In 29 cases, other organ involvement was noted. The lung was the most frequently involved organ in cases of widespread disease, leading to a poor prognosis of survival of a few months following diagnosis. However, some reports showed a more prolonged survival of 2 or 3 years at least, as in this present case. Those patients all had diffuse disease and were either managed with chemotherapy and thyroidectomy or radiation. In our case, signs of metastasis were demonstrated by PET-CT 2 years before diagnosis but failed to be proven by FNA. This questions FNA as a reliable diagnostic modality for metastasis to the thyroid.

With regard to the primary tumor location, 19 patients had either a rectal or sigmoid adenocarcinoma. Metastasis to the thyroid could be via two routes: the portomesenteric or the caval. Some reports mentioned in Table 1 were about right sided colon carcinoma without liver involvement. This could be explained by drainage of colon metastasis to the inferior vena cava through the vertebral vessels [7].

Ten patients had another thyroid pathology, although those primary pathologies like papillary carcinoma, hypothyroidism, or goiter are not rare.
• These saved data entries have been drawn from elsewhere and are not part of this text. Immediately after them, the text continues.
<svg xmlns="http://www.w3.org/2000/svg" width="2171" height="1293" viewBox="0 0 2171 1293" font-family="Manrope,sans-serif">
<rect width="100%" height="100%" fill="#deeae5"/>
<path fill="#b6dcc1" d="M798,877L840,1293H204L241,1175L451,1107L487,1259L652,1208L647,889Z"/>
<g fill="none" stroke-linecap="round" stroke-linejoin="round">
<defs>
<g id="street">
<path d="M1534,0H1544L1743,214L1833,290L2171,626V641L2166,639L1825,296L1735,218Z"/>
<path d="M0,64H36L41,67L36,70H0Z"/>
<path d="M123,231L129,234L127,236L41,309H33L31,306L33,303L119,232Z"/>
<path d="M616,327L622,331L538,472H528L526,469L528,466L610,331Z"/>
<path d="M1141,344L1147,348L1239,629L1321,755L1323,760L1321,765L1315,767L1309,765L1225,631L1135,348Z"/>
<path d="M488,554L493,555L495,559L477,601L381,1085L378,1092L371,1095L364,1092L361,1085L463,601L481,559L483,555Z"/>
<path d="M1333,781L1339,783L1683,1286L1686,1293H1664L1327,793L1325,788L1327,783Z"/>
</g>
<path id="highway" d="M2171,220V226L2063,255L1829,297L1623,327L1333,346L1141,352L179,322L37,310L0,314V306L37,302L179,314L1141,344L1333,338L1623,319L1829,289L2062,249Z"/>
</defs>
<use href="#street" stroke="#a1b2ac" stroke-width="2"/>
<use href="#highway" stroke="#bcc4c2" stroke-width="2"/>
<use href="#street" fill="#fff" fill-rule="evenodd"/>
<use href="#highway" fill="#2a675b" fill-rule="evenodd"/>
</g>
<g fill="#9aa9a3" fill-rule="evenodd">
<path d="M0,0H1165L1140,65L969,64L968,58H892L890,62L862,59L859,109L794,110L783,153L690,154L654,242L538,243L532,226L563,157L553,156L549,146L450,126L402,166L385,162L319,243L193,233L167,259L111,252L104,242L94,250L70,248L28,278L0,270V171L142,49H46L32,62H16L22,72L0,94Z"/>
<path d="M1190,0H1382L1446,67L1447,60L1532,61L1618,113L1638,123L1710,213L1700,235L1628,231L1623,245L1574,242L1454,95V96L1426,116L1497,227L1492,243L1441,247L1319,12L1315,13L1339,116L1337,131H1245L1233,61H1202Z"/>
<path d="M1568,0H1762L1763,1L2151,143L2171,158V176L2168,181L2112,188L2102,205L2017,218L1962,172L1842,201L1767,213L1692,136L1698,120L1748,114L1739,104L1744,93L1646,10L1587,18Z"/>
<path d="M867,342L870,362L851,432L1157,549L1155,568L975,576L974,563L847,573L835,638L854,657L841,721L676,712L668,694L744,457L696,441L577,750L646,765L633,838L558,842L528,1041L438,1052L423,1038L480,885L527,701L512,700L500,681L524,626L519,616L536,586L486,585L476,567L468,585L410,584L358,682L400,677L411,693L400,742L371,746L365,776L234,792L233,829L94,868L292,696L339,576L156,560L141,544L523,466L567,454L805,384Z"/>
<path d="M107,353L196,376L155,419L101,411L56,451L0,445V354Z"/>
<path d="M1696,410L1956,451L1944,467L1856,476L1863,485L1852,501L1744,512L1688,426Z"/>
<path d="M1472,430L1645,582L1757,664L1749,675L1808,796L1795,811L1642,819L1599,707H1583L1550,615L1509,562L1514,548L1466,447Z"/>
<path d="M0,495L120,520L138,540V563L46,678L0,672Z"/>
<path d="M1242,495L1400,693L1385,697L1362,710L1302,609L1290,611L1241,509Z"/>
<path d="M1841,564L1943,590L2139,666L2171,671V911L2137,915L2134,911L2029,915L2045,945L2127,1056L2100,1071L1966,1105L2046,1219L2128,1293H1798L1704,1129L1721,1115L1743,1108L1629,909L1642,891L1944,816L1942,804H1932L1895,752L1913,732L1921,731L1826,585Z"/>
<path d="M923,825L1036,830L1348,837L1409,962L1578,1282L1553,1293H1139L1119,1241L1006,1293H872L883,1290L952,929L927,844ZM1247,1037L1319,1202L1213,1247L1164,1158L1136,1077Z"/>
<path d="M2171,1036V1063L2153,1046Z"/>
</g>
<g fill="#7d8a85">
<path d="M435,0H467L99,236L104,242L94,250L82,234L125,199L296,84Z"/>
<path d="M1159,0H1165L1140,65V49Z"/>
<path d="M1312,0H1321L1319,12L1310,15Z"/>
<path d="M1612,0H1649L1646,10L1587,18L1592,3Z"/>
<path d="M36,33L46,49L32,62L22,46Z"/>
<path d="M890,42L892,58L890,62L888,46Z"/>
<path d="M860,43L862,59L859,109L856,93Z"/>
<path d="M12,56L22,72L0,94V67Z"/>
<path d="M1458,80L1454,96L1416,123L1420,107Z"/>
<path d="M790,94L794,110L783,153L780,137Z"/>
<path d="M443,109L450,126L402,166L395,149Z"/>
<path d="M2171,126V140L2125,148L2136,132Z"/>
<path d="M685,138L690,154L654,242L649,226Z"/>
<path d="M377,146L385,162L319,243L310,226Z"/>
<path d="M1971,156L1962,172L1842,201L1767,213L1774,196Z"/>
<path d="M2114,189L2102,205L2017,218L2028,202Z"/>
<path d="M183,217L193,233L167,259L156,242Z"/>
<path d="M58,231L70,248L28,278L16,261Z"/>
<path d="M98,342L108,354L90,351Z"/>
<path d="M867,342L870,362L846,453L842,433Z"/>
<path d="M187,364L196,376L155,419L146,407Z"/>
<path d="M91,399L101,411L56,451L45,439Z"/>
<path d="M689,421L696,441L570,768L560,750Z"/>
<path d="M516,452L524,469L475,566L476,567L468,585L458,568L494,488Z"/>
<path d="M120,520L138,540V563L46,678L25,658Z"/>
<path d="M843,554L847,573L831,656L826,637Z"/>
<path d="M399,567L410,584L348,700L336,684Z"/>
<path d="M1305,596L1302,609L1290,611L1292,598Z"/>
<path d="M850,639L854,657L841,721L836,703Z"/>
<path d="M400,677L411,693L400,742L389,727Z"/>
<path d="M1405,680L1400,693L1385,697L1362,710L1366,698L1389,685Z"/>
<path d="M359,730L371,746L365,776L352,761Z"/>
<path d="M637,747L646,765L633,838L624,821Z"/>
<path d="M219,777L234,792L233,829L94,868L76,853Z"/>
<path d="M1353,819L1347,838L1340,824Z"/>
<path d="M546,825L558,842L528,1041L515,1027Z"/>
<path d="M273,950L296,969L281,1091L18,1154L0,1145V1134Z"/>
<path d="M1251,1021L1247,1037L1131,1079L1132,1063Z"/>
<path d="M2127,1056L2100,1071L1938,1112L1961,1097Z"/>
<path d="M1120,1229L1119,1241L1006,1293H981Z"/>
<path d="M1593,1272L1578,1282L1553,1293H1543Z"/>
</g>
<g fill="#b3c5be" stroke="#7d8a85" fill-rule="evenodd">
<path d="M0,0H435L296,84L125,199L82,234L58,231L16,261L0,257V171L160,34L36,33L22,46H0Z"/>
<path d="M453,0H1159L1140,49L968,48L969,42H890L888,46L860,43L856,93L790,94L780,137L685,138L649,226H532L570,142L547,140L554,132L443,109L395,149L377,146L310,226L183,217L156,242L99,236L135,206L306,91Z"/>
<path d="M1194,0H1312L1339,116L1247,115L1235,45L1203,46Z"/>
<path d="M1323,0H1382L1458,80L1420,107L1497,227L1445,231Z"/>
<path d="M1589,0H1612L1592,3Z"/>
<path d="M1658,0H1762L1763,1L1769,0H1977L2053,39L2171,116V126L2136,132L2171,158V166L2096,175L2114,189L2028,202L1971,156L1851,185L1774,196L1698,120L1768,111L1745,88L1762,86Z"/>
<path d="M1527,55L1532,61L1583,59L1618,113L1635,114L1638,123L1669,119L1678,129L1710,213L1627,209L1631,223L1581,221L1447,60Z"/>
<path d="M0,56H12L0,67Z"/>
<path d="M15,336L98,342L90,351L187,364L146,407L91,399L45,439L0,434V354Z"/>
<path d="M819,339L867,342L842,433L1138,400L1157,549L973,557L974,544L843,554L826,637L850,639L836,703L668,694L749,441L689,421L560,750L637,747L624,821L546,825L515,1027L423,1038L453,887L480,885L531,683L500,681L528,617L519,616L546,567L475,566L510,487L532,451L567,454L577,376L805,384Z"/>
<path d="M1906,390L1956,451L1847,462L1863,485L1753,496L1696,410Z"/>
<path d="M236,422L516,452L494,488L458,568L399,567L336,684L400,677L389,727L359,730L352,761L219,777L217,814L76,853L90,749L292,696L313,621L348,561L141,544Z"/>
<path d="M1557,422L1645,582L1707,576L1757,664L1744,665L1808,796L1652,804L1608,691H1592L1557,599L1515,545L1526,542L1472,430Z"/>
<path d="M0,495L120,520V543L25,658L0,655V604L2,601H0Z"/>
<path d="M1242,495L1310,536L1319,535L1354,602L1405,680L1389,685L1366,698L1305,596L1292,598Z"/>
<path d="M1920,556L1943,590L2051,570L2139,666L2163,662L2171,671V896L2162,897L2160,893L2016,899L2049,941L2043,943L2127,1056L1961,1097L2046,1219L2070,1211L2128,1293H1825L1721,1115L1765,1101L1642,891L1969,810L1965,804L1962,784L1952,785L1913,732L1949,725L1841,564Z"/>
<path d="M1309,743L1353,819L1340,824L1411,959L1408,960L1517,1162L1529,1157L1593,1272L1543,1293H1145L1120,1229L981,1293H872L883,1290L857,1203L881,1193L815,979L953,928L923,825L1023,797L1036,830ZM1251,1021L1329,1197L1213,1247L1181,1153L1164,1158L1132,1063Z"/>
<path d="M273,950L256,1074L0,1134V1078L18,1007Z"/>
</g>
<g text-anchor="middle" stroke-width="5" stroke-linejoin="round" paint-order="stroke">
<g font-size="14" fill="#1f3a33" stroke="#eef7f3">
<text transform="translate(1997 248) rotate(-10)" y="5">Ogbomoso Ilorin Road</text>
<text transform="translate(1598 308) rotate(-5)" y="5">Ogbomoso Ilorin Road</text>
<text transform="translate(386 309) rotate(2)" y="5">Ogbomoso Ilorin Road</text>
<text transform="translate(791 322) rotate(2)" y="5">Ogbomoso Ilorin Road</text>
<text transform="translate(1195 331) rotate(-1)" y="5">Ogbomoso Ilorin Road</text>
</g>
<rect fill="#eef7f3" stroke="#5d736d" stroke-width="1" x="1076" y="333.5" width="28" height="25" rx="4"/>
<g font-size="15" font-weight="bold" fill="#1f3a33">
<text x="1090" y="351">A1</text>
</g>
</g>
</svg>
On the other hand, the blood distribution to the thyroid is rich, with about 3-4% of total cardiac output supplying the thyroid gland. The iodine-rich and hyperoxic environment in some of these primary thyroid pathologies might inhibit the development of metastatic cells by physiological and chemical mechanisms, respectively, as was suggested by Willis [4].

Although colon metastasis to the thyroid represents an advanced stage of disease and is usually associated with lung and liver metastasis, attempts should be made to reach a point where the patient can be reasonably verified with no further evidence of metastasis. Once metastasis to the thyroid is suspected by imaging, complete thyroidectomy should be performed because the likelihood of colon metastasis to thyroid in the presence of other organ involvement has been seen to be higher than that in primary thyroid neoplasia.


The authors and the co-authors have no financial relation with any commercial identity if mentioned in the paper.